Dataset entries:
________________________

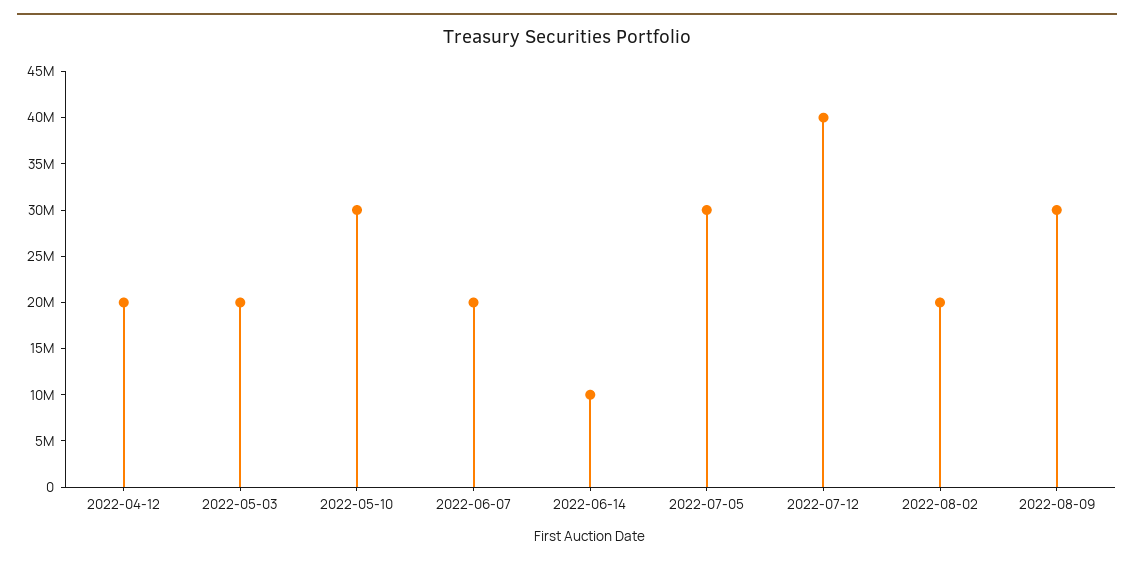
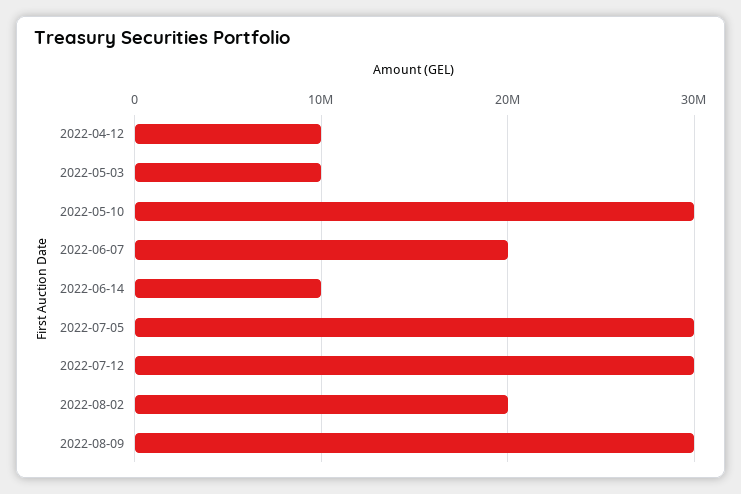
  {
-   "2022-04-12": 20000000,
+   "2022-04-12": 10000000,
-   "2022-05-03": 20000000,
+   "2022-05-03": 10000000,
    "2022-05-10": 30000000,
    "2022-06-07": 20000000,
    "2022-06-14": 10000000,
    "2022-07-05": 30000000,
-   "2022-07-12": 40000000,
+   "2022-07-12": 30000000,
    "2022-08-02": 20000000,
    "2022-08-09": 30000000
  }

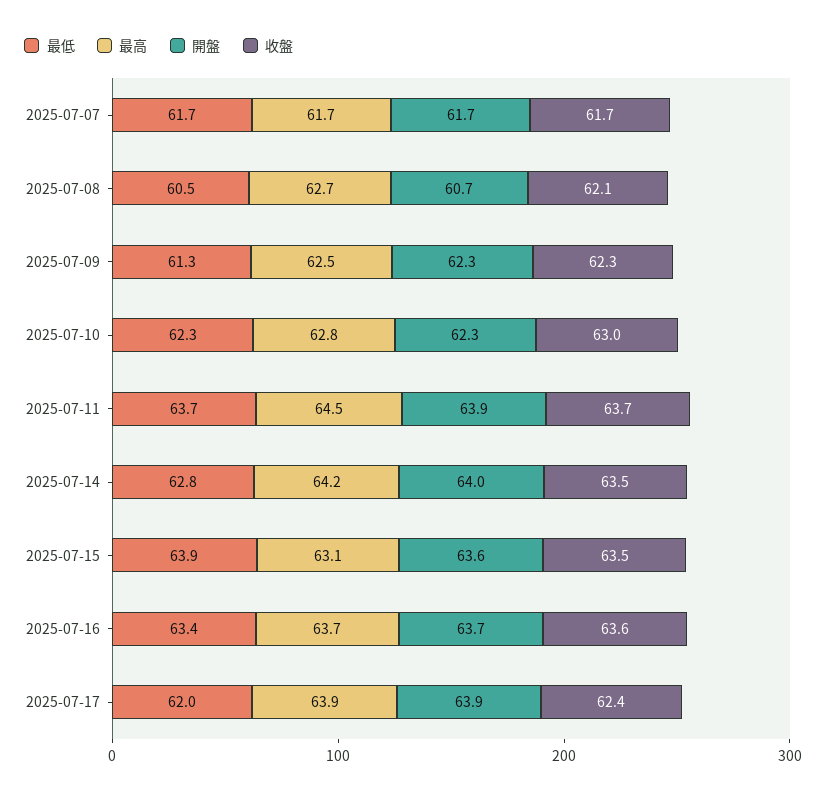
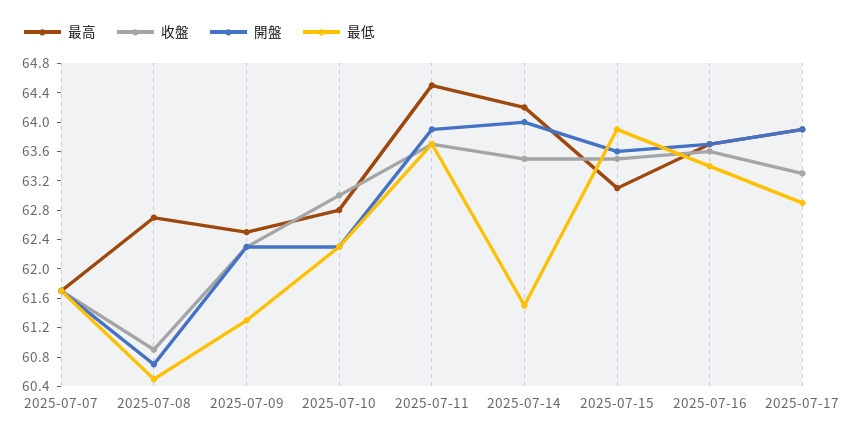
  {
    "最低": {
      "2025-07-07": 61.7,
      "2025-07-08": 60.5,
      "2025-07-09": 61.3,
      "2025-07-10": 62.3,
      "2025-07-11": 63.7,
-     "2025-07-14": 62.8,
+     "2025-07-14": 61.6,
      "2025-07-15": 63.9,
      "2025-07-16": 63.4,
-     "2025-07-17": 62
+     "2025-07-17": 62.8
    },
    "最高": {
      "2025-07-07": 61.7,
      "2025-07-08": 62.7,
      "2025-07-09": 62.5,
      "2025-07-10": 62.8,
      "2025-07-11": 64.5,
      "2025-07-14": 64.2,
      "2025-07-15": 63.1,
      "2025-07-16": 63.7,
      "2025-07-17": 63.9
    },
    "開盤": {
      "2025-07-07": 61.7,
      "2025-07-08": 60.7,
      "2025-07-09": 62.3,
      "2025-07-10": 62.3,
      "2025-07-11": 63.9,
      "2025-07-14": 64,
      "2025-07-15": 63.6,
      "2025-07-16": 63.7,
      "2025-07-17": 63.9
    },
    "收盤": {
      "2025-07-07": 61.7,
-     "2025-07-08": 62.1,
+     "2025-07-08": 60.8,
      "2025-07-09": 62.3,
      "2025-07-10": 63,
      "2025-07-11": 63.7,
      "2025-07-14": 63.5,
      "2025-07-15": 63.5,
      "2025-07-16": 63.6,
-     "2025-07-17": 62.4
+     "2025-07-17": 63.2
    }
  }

________________________

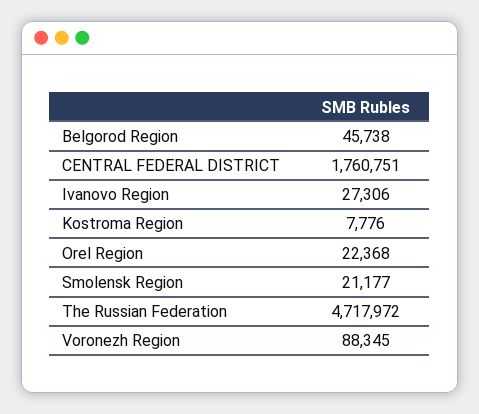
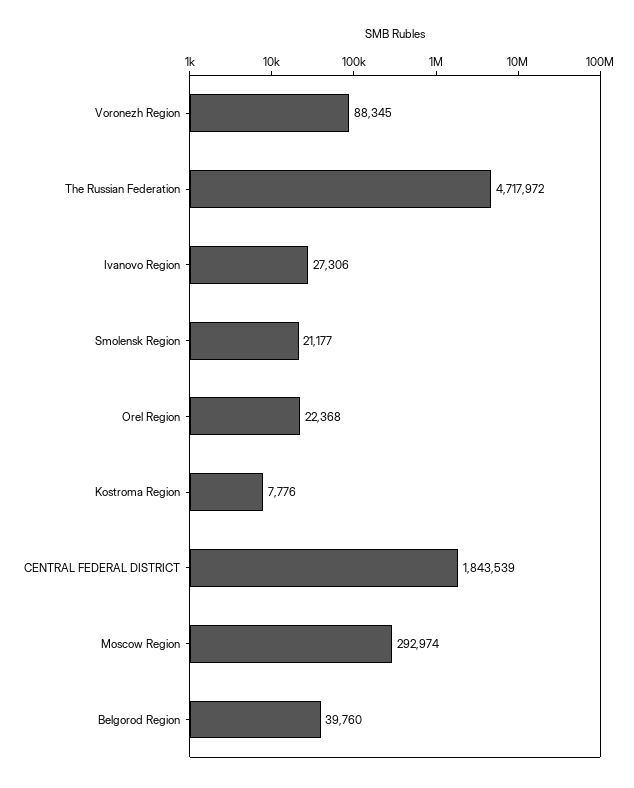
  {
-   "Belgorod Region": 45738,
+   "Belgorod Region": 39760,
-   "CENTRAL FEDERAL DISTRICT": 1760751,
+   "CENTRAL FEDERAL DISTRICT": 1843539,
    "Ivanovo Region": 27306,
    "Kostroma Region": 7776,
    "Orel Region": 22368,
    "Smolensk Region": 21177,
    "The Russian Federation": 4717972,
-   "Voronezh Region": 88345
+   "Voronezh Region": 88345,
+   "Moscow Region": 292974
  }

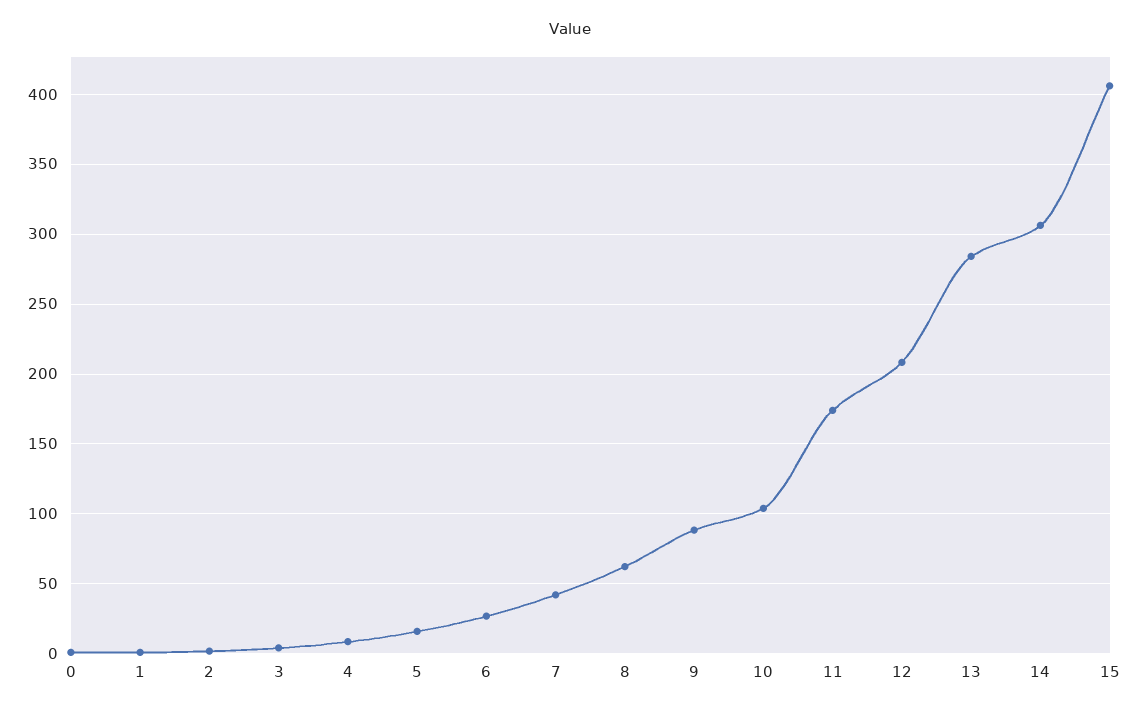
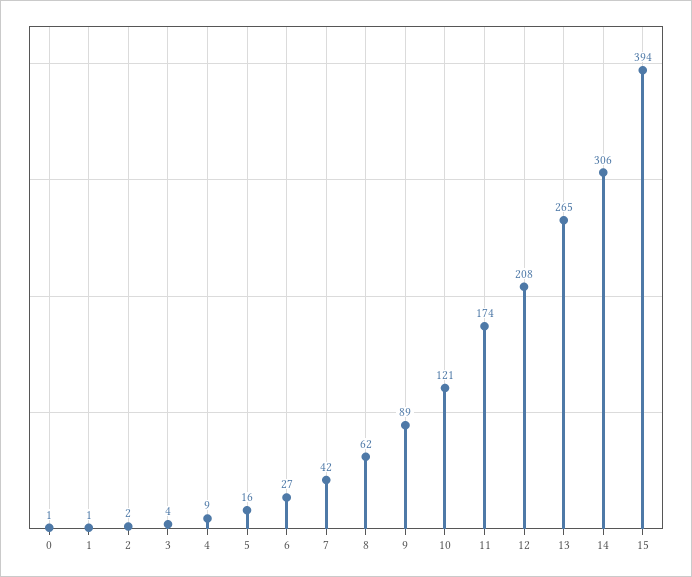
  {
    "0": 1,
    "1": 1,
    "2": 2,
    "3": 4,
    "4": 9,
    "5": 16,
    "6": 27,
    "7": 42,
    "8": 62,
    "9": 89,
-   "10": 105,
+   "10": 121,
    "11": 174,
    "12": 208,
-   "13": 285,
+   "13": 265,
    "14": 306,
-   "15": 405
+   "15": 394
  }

________________________

▶ THE PROBLEM
Looking at the entries above, copy out every line in which "CENTRAL" occurs.

▶ RESPONSE TO THE EXERCISE
-   "CENTRAL FEDERAL DISTRICT": 1760751,
+   "CENTRAL FEDERAL DISTRICT": 1843539,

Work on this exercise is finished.